The ability to accurately move to a musical beat was thought to be innate to humans. New research shows that rats can do this. The time constant in the brain, which is the speed at which our brains can respond to things, is the same across all species.
Our ability to move to music may be more widespread than we thought. Further insight into the animal mind and the origin of our own music and dance can be found in this new discovery.
Are you able to move to the beat or not? The ability to time our movement to music depends on our innate genetic ability, and this skill was thought to be a uniquely human trait. This isn't the same as the neural and motor processes that work together to enable us to naturally recognize the beat in a song, respond to it or even predict it is. Beat synchronicity is what this is referred to as.

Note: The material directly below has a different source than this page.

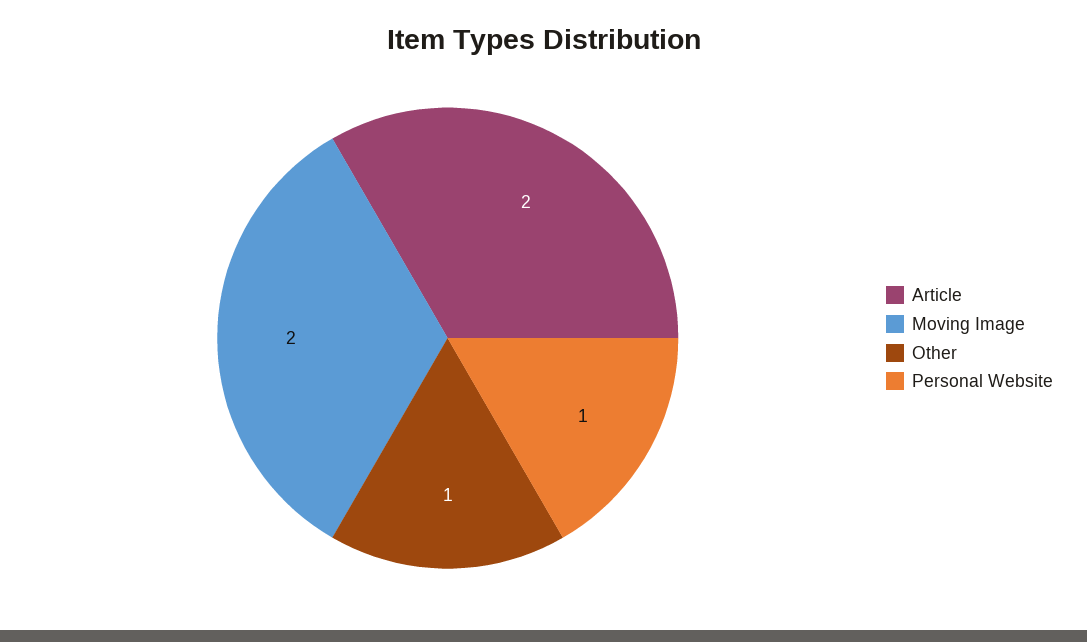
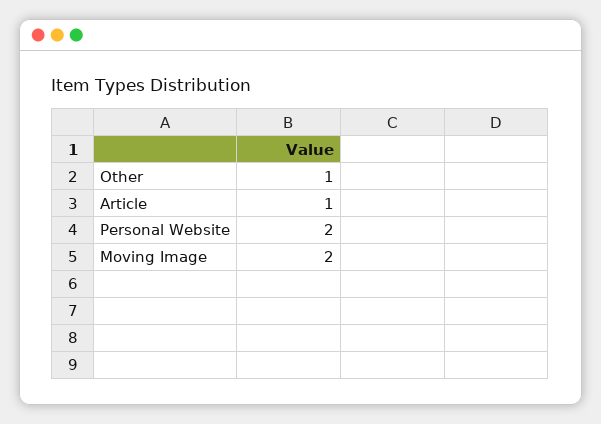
Article: 2 -> 1
Personal Website: 1 -> 2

Recent research shows that some animals share our desire to move to the grooves. There is evidence that rats are one of them in a new paper.
According to Associate Professor Hirokazu Takahashi from the Graduate School of Information Science and Technology, rats and humans exhibit the clearest beat syncopation.
The mathematical model of brain adaptation we used to explain the tuning of the auditory cortex allowed us to say that it was 120-140 bpm.
Why don't you play music to rats? Music has a strong effect on the brain. The neural mechanism underlying this empirical fact needs to be revealed to use music effectively. I am a specialist in electrophysiology, which is concerned with electrical activity in the brain, and have been studying the auditory cortex of rats for a long time.
The first hypothesis was that the time constant of the body would determine the optimal musictempo. Small animals are much faster than humans, and this is different between species. The time constant of the brain, which is surprisingly similar across species, is what determines the optimal tempo.
"After conducting our research with 20 human participants and 10 rats, our results suggest that the optimal tempo for beat sync is dependent on the time constant in the brain." The animal brain can be used in music research.
The rats were fitted with small devices that could measure their movements. The human participants wore headphones that recorded their movements. The excerpts were played at four different speeds: 75%, 100%, and 400% of the original speed.
The rats beat synchronicity was clearest in the 120 to 140 bpm range. The team found that both rats and humans jerked their heads to the beat in the same rhythm, and that the level of head jerking decreased as the music was sped up.
This is the first report on innate beat synchronization in animals that was not achieved through training or musical exposure.
The brain's short-term adaptation was involved in beat tuning. A mathematical model of the adaptation was used to explain this. The highest beat prediction performance occurred when the mean interstimulus interval was less than a thousandth of a second. The adaptation property in the brain is thought to underlie the perception and creation of music.
Researchers see it as an insight into the creation of music itself, as well as being a fascinating insight into the animal mind.
I want to show how melody and harmony relate to the dynamics of the brain. I'm interested in how, why and what mechanisms of the brain create human cultural fields like fine art, music, science, technology and religion.
The key to understanding how the brain works is the question, according to me. I am interested in using music for a happy life as an engineer.
The article is titled "Spontaneous beat synchronization in rats: Neural dynamics and motor entrainment".
Science Advances has more information on Spontaneous Beat Synchronization in Rats. There is a book titled "Sci Adv.abo7019."